La chauve-souris ne serait pas un coupable étonnant aux yeux des chercheurs, puisqu’elle est à l’origine de nombreuses maladies zoonotiques, dont la rage ou la fièvre à virus Ébola. Peter Daszak a notamment conduit des travaux qui concluent que, tous les ans, un nombre extrêmement important de virus de chauve-souris infectent l’homme, entraînant plusieurs millions de contaminations. Mais la plupart passent inaperçues, ne provoquant que des maladies peu contagieuses et non létales. Il est donc possible que des bêtacoronavirus aient déjà infecté l’homme par le passé, et que le virus se soit adapté à ce nouvel hôte.
Plus de questions que de réponses
Vous l’aurez compris, les questions sont encore nombreuses et les réponses rares. Mais si les treize experts en Chine parviennent à achever leurs travaux, ils pourront peut-être mettre un point final à cette énigme : d’où vient ce mystérieux coronavirus qui a déjà contaminé plus de 88 millions de personnes sur Terre ? Mais pour le moment, les études alimentent la multiplicité des hypothèses plus qu’elles ne répondent aux questions ou orientent vers une unique origine du Sars-CoV-2.
Tout le monde s’accorde sur le fait que la mission de l’OMS en Chine est la clé qui permettra d’avancer sur le sujet. Scientifiquement, elle doit permettre d’approcher au plus près l’origine d’une des épidémies les plus mortelles de ces dernières décennies. Mais au-delà de la science pure et dure, cette mission est importante pour établir ou rétablir un circuit de communication avec la Chine, qui peut bouleverser toutes les hypothèses sur la pandémie et alimenter de nombreuses théories qui ne sont pas toujours fondées sur la science.

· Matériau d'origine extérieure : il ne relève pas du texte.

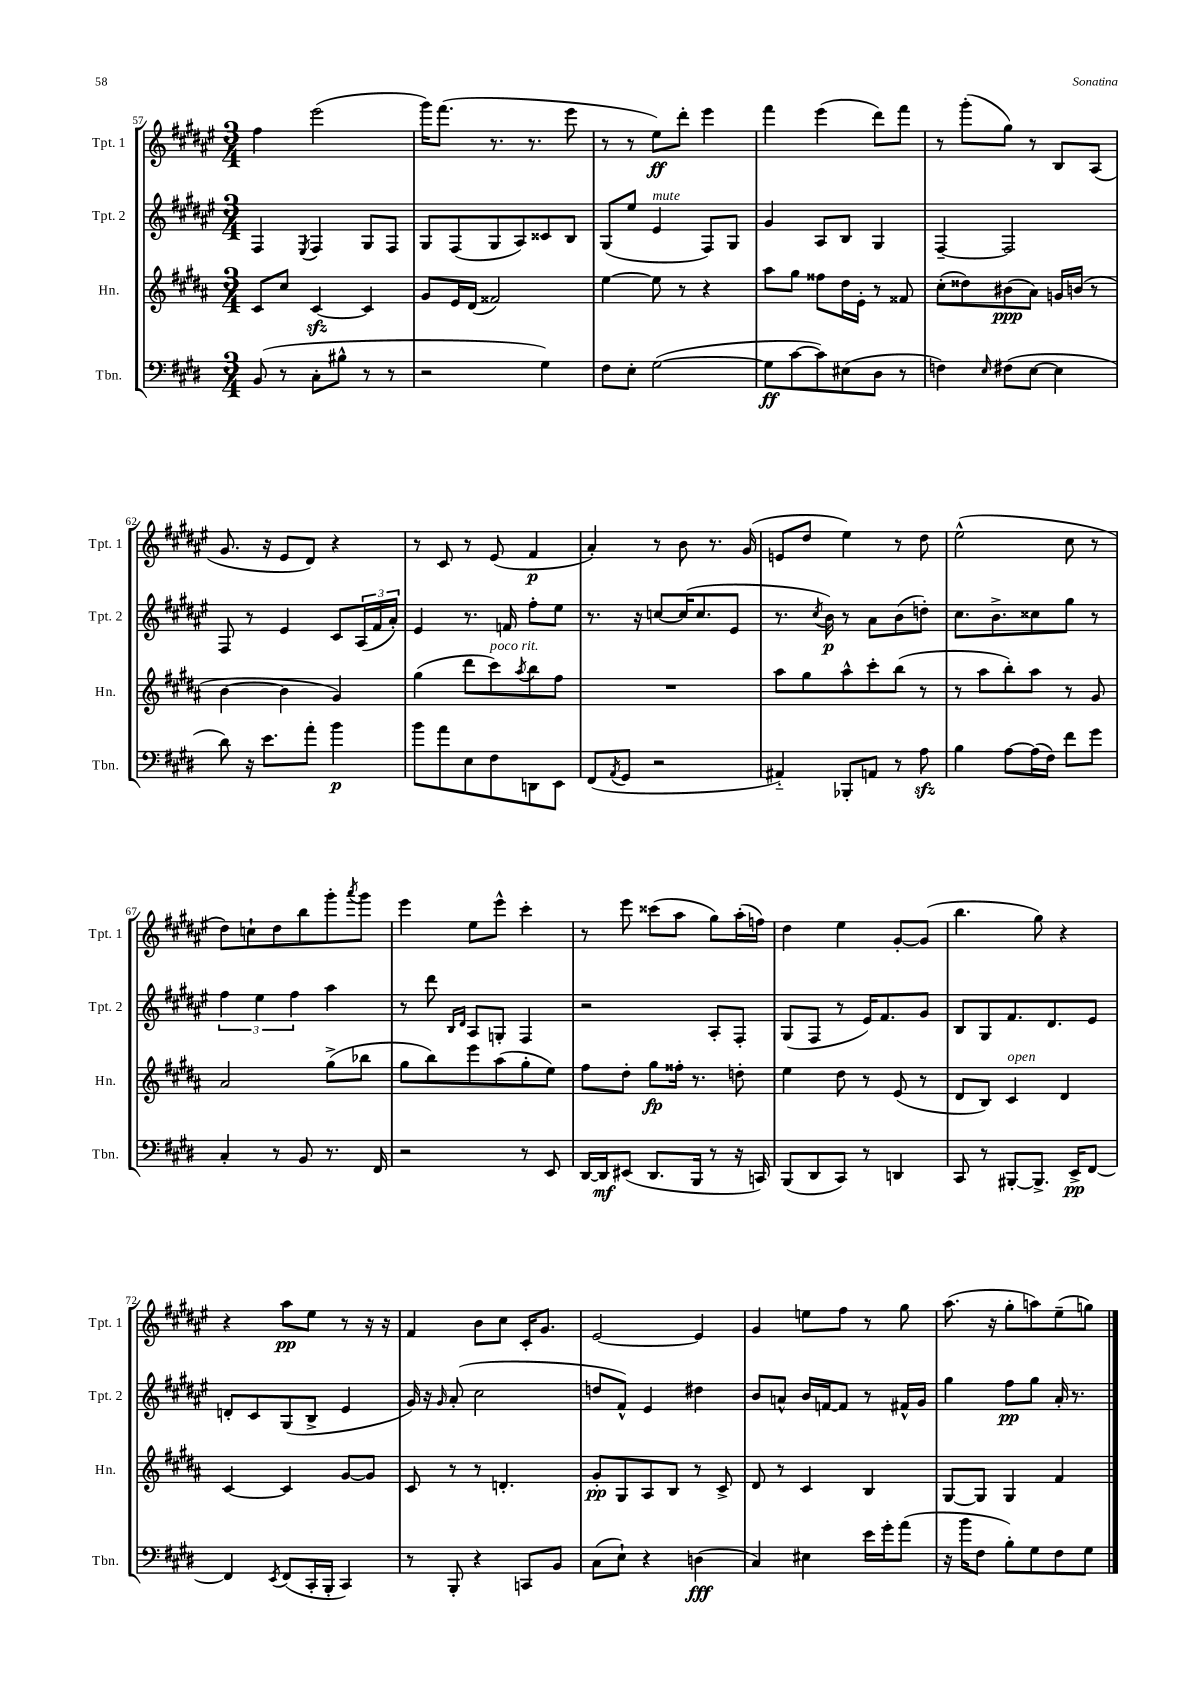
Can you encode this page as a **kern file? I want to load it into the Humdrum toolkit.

On sait que de nombreux autres virus, dont des coronavirus, ont le potentiel de sauter la barrière d’espèce et d’infecter l’homme. Il faut coûte que coûte éviter que le même type d’épisode pandémique se répète, mais aussi que la réaction des instances mondiales soit aussi décousue. Pour cela, il faut s’appuyer sur une cohésion, une transparence et une politique mondiale commune. Et la première étape pour y arriver commence maintenant.